Operator: Our next question comes from Sam Margolin with Wolfe Research.

Sam Margolin: Question’s on the buyback, and it’s kind of conceptual just sort of how you think about the stock when you do your internal process. But when you are looking at an MPC share, the question is really how do you view it, or what does it represent to you? Is it representative of just the parent company and a repository for MPLX distributions, or do you kind of analyze it as a consolidated entity where something like 40% of it is like a synthetic MPLX share. And the reason I ask is because we do get a lot of questions about sort of your price sensitivity in the buyback. And I think the methodology maybe is important.

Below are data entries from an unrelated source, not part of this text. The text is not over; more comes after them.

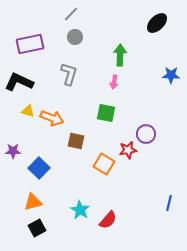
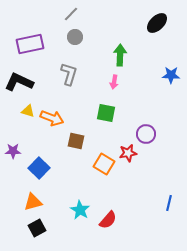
red star: moved 3 px down
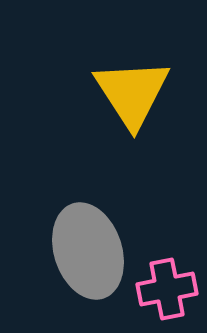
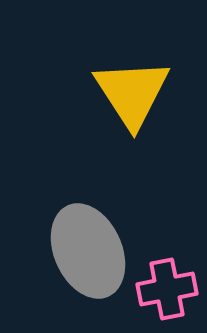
gray ellipse: rotated 6 degrees counterclockwise
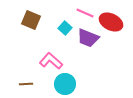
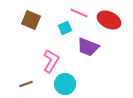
pink line: moved 6 px left
red ellipse: moved 2 px left, 2 px up
cyan square: rotated 24 degrees clockwise
purple trapezoid: moved 9 px down
pink L-shape: rotated 80 degrees clockwise
brown line: rotated 16 degrees counterclockwise
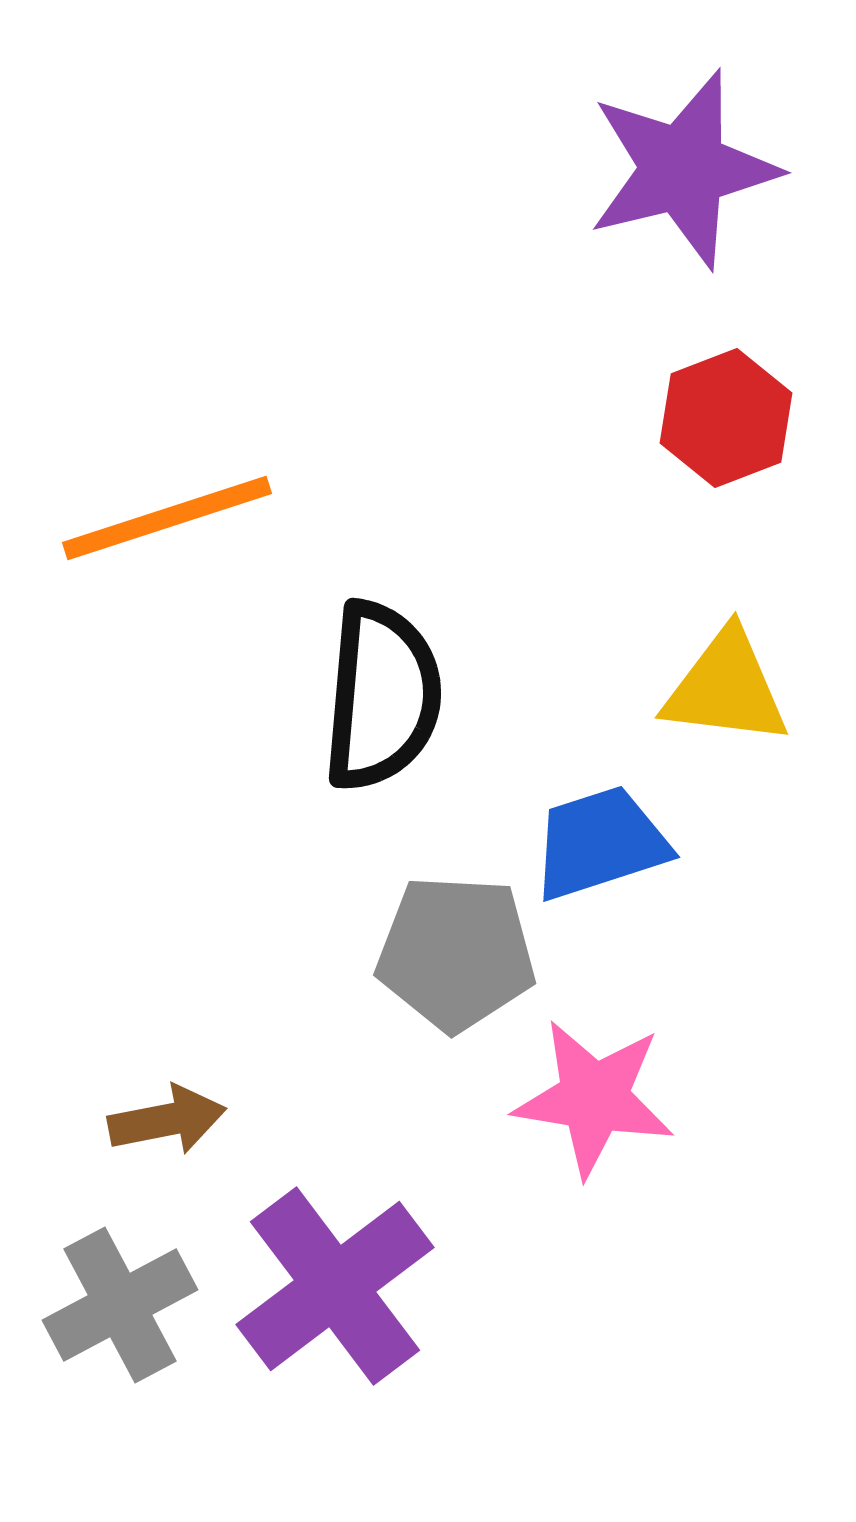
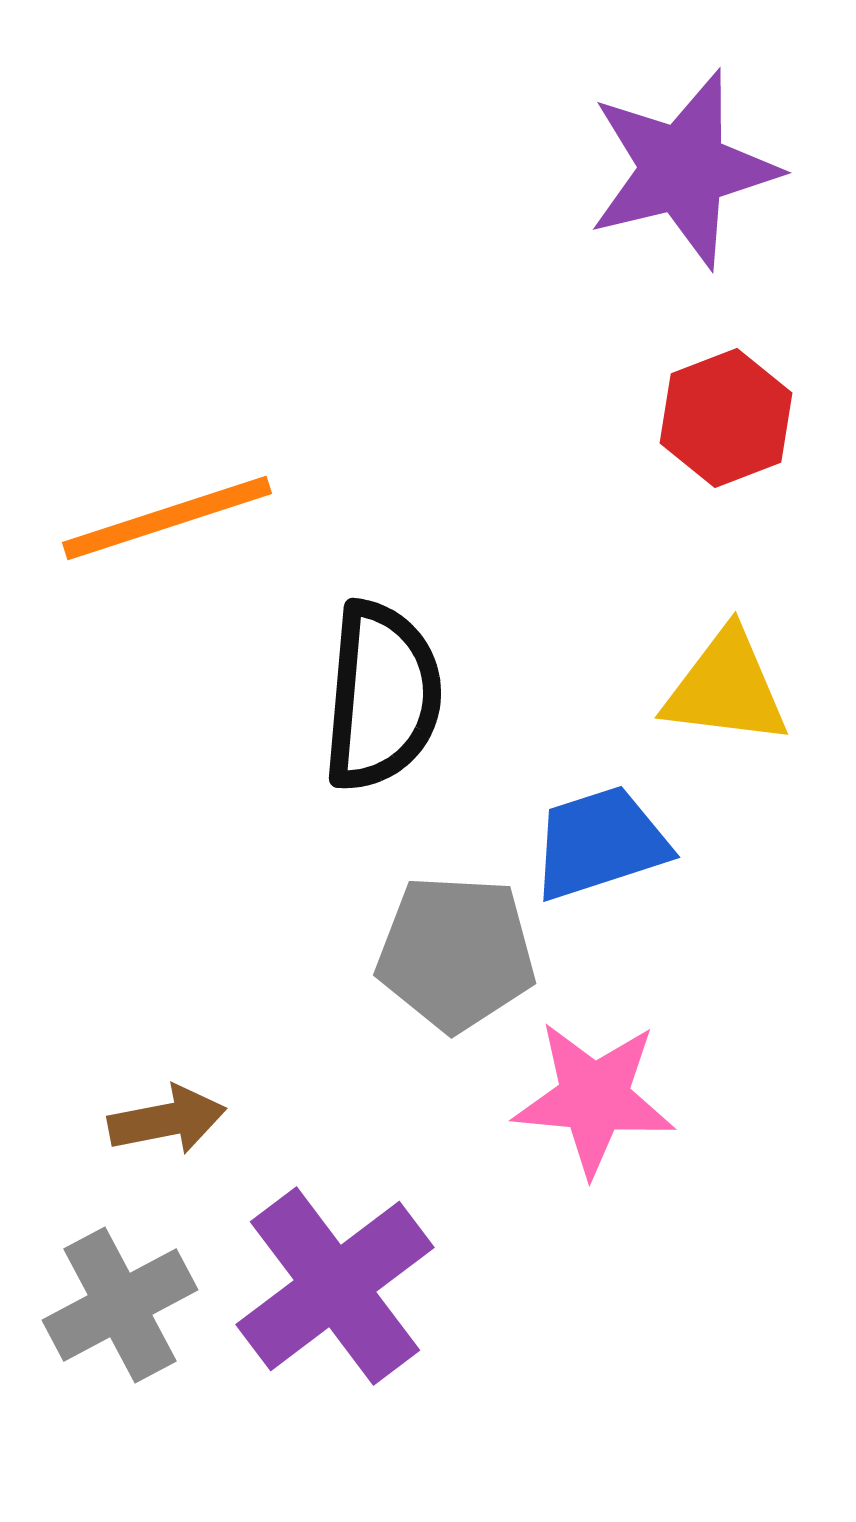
pink star: rotated 4 degrees counterclockwise
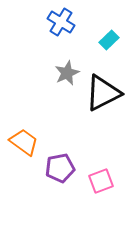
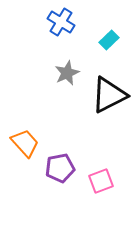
black triangle: moved 6 px right, 2 px down
orange trapezoid: moved 1 px right, 1 px down; rotated 12 degrees clockwise
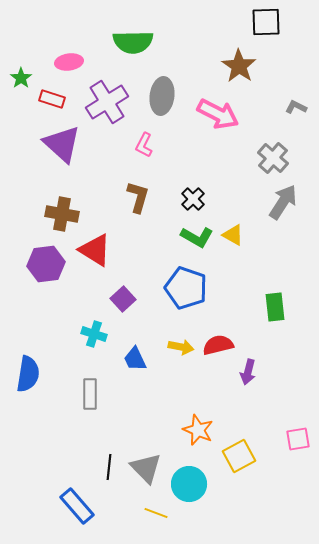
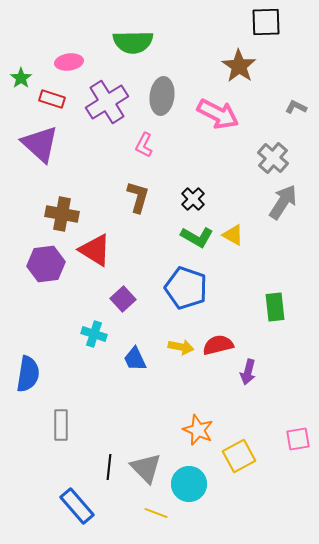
purple triangle: moved 22 px left
gray rectangle: moved 29 px left, 31 px down
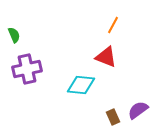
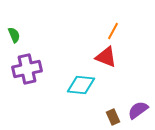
orange line: moved 6 px down
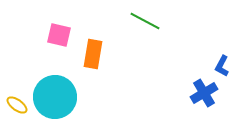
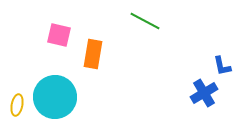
blue L-shape: rotated 40 degrees counterclockwise
yellow ellipse: rotated 65 degrees clockwise
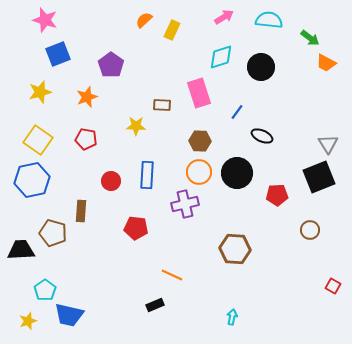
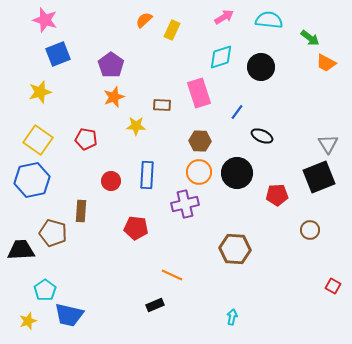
orange star at (87, 97): moved 27 px right
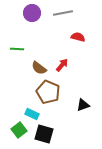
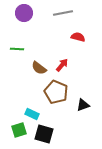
purple circle: moved 8 px left
brown pentagon: moved 8 px right
green square: rotated 21 degrees clockwise
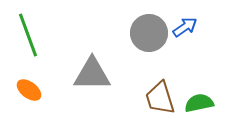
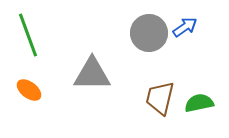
brown trapezoid: rotated 30 degrees clockwise
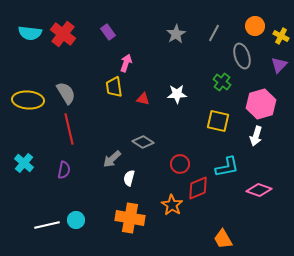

Maryann Mannen: Sam, it’s Maryann. Let me give you a few thoughts on that, and I can pass it to Mike in case he’s got some added value. I mean, there are several things that we look at as we are making decisions about the level of share buyback. And certainly, when we’re looking at intrinsic value, there’s a couple of approaches. So we’ll look at some of the parts. We’ll look at discounted cash flows. We use a series of reviews, obviously, looking at our EBITDA multiples of their respective businesses. But typically, when we are making the decision about an MPC buyback, that intrinsic value assumes the discounted cash flows, as I just shared. There are several constraints as we look at that that we evaluate each time we go to buy back stock, none the least of which obviously is market, cash flows, where we think the quarter is going to be, where we think our cash balances are.

And we’ve worked pretty diligently to try to outperform the market here. Hopefully, you’ve seen that over the significance of the buyback that we’ve done. But we do look at it in a holistic approach. Let me pass that back to Mike and see if he wants to add any color.